If you re-raise here and four bet then you are basically committing yourself to the hand for your entire stack. A pot sized raise by you will put around half of your stack in the middle and if the flop comes all low cards then you cannot avoid committing the other half. But if you reopen the betting in this way then you are leaving yourself open to getting shoved on.
Each hand has a key decision point and it is wise to know where that is. It may be very early in the hand (pre-flop) but your key decision point is right now. If you four bet then your opponents cannot make a mistake here. Your four bet pre-flop in full-ring is in fact representing a hand stronger than Q-Q. Your bet to your opponents looks like AA or KK and not QQ. Because you have QQ then they are not likely to have QQ so the likelihood of hands like AK and AA,KK rises.

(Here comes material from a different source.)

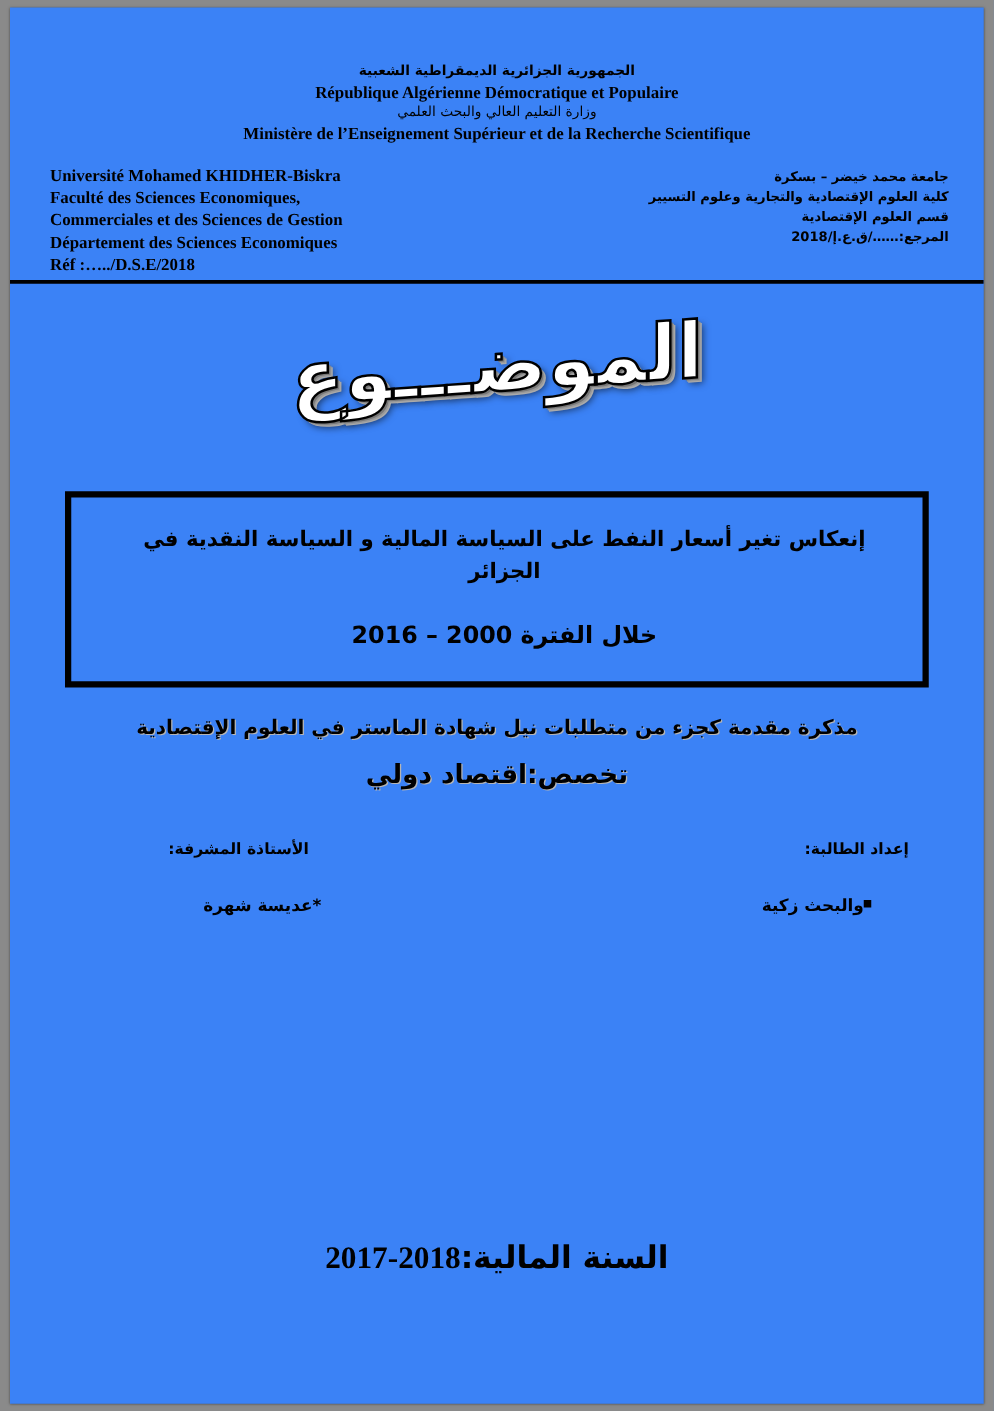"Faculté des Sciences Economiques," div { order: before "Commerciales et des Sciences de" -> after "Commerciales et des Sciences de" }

If they have hands like AKs or heaven forbid JJ then most decent players would lay these hands down but KK and AA would likely stack off and a five bet all-in pre-flop shove is basically telling you that they have one of these hands. So are you really going to call that bet with a hand that is only a marginal favourite against AK? You are basically hoping that your opponent has taken leave of their senses and shoved all-in for 100 big blinds when the betting all around them screams of “premium pair” with a hand that you dominate like jacks!
This is simply not feasible and if you allow the pot to escalate now then you will have surpassed the key decision point and be pot committed. If you are not pot committed then you will have lost half of your stack anyway if your opponent calls and an ace or king falls on the flop then what can you do? Or they shove all-in pre-flop and you fold then you have still lost half of your stack without ever having seen a flop.
If you can identify the key decision points in a poker hand when you learn how to play poker then you can keep yourself from getting into an awful lot of trouble. In this example then the key decision was before the flop. Your hand may be strong with QQ but that strength has to be relative to what is also out there. I would much rather run a three barrel bluff with air then get my stack in here with queens.